Your copy of the listing should match it exactly, only without pictures.
Start of Exercise inputs
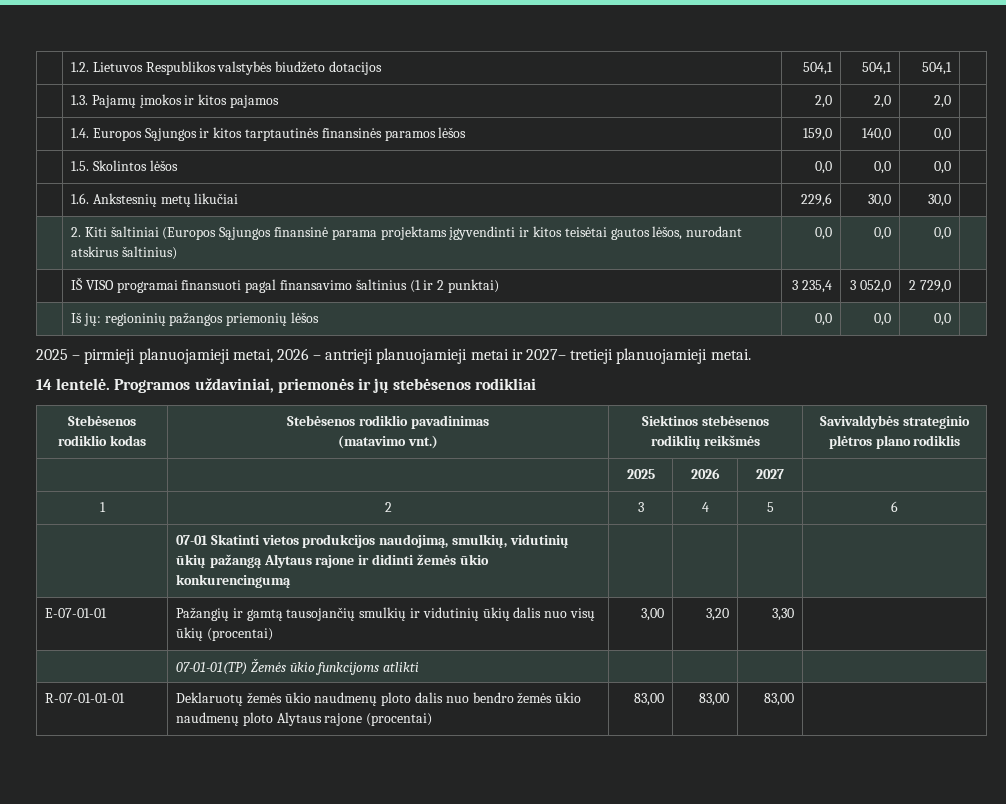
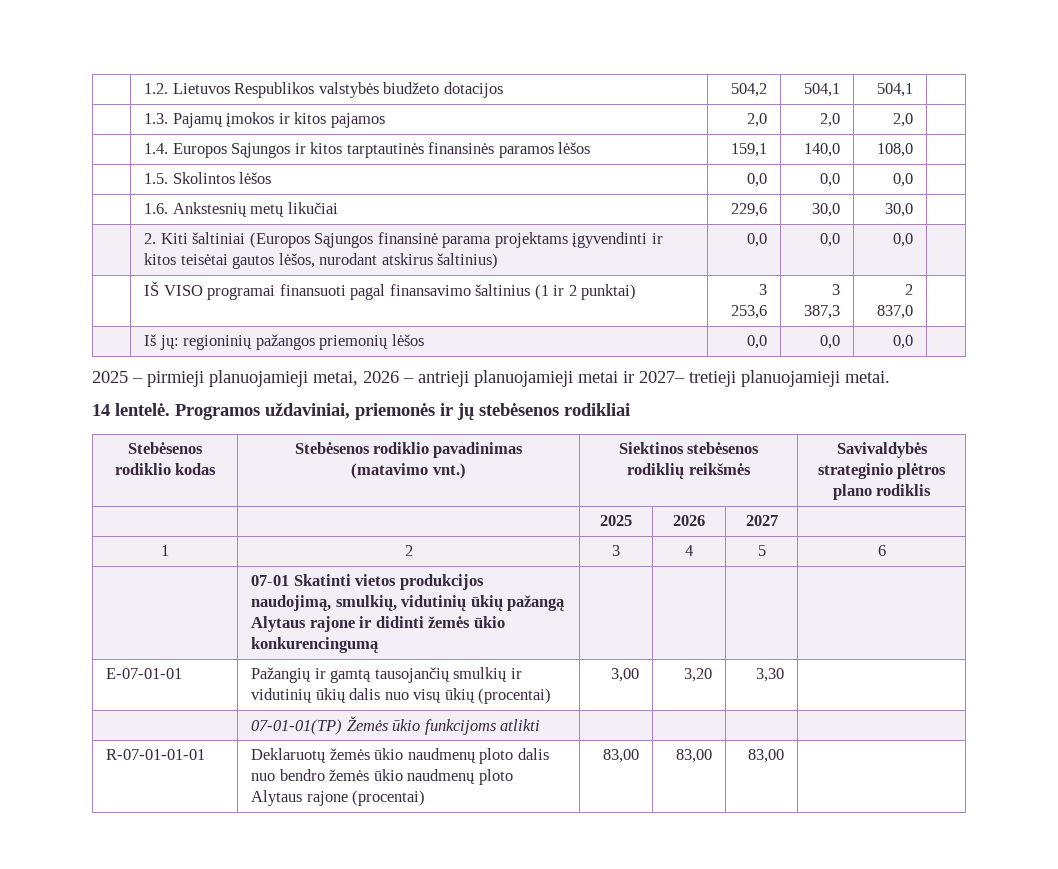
[802,62,833,75] 504,1 -> [730,83,767,97] 504,2
[802,128,832,141] 159,0 -> [730,143,767,157] 159,1
[933,128,951,141] 0,0 -> [876,143,913,157] 108,0
[801,280,832,293] [850,280,891,293] [909,280,951,293] 235,4 | 3 052,0 | 2 729,0 -> [730,305,767,319] [831,284,840,295] [803,305,840,319] [904,284,913,295] [876,305,913,319] 253,6 | 3 387,3 | 2 837,0

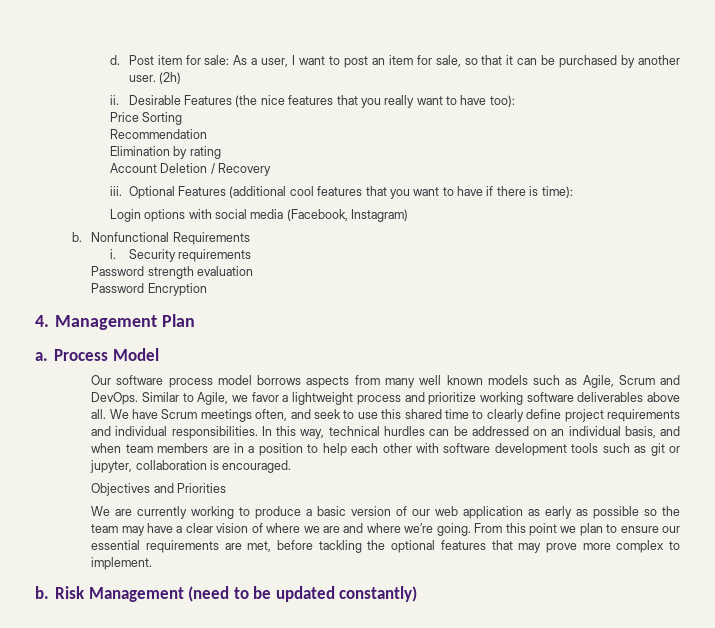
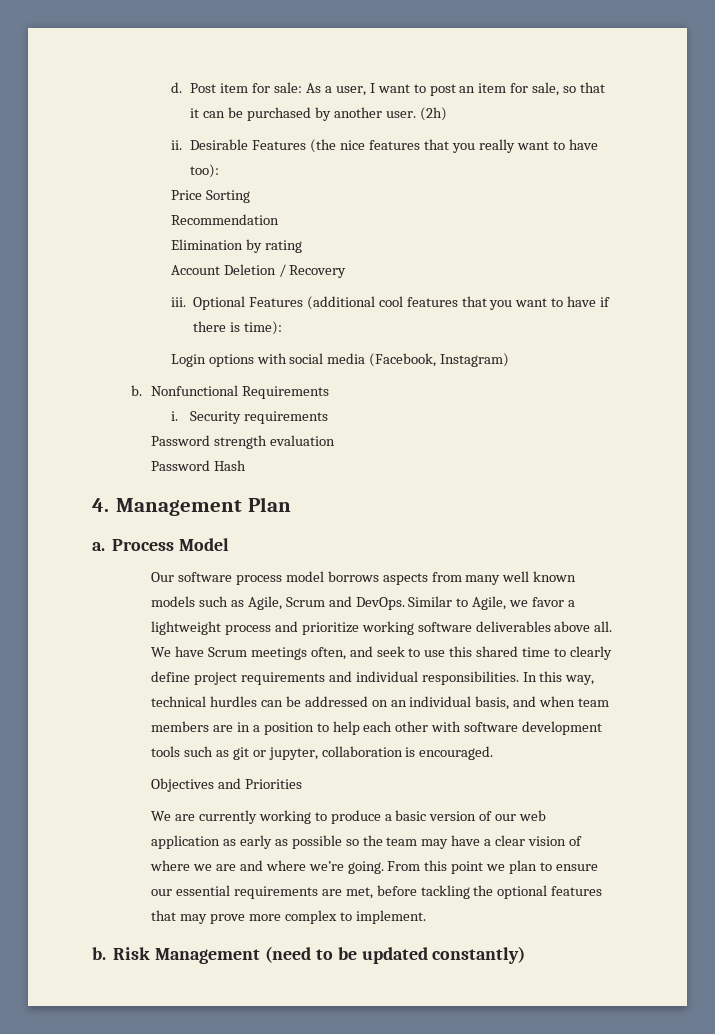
[147,283,207,296] Encryption -> [213,460,246,471] Hash

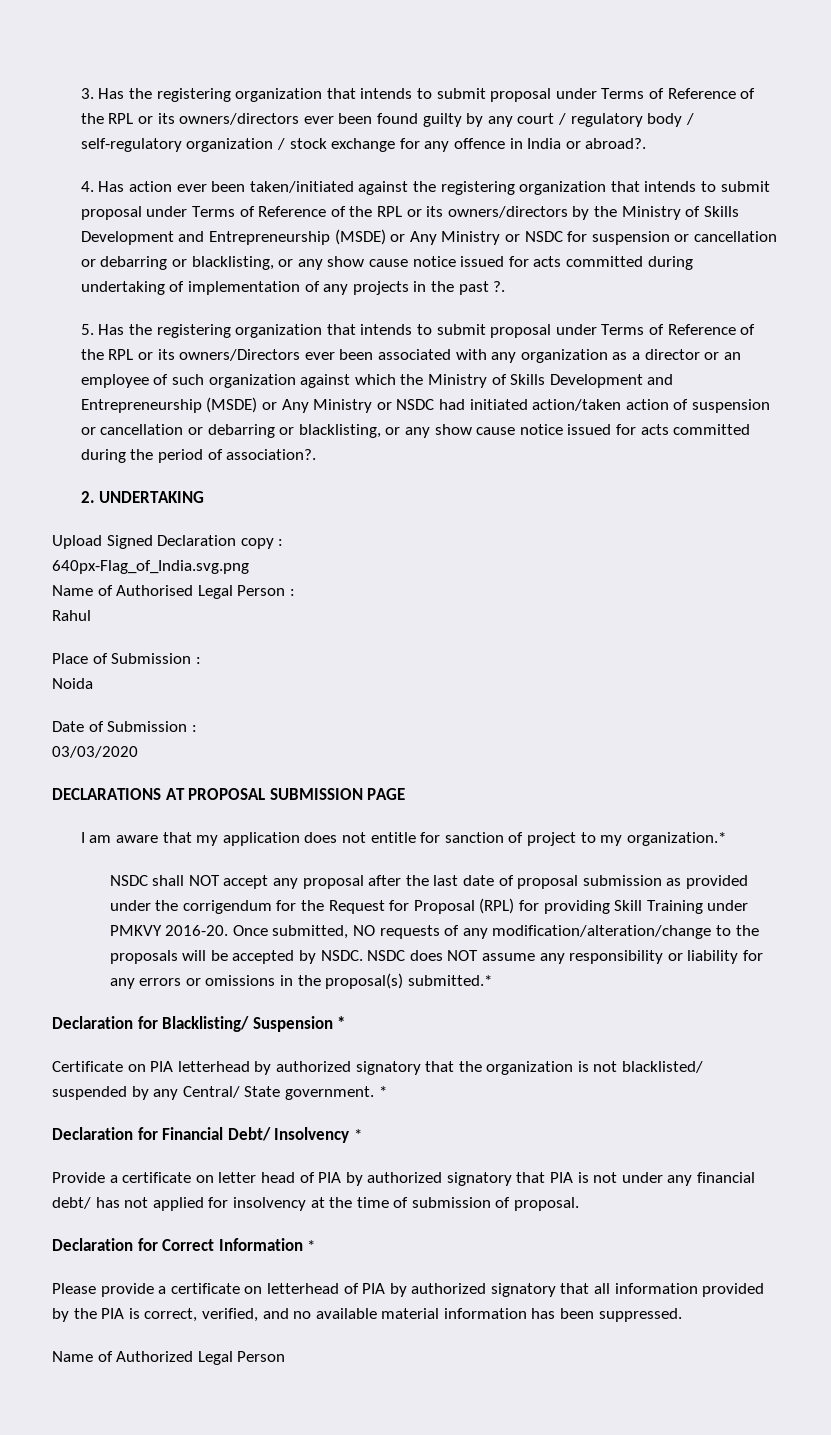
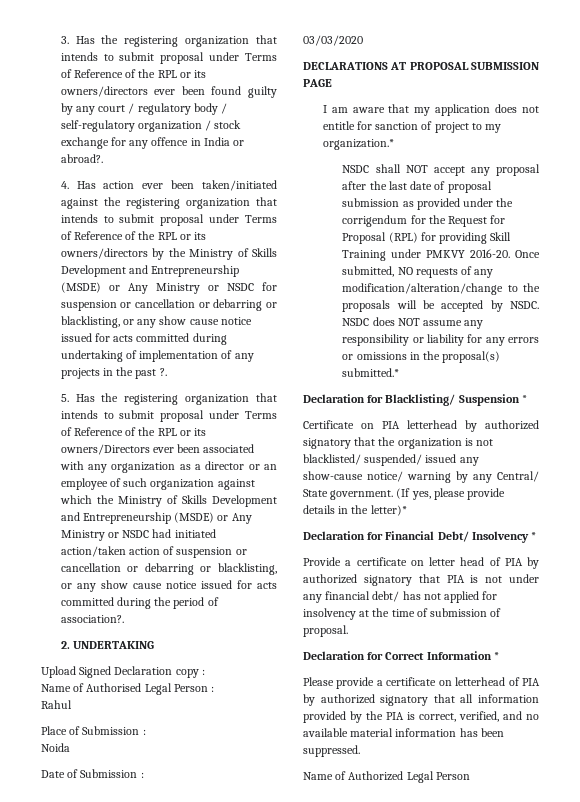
[52,560,249,574] // 640px-Flag_of_India.svg.png -> (205, 672) none
[52,1086,127,1100] suspended -> [364,454,479,466] [303,471,451,483] suspended/ issued any show-cause notice/ warning
[378,1086,387,1097] * -> [396,488,506,500] [303,505,407,516] (If yes, please provide details in the letter)*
End of Exercise inputs
Task answer
[802,62,833,75] 504,1 -> [730,83,767,97] 504,2
[802,128,832,141] 159,0 -> [730,143,767,157] 159,1
[933,128,951,141] 0,0 -> [876,143,913,157] 108,0
[801,280,832,293] [850,280,891,293] [909,280,951,293] 235,4 | 3 052,0 | 2 729,0 -> [730,305,767,319] [831,284,840,295] [803,305,840,319] [904,284,913,295] [876,305,913,319] 253,6 | 3 387,3 | 2 837,0

[147,283,207,296] Encryption -> [213,460,246,471] Hash

[52,560,249,574] // 640px-Flag_of_India.svg.png -> (205, 672) none
[52,1086,127,1100] suspended -> [364,454,479,466] [303,471,451,483] suspended/ issued any show-cause notice/ warning
[378,1086,387,1097] * -> [396,488,506,500] [303,505,407,516] (If yes, please provide details in the letter)*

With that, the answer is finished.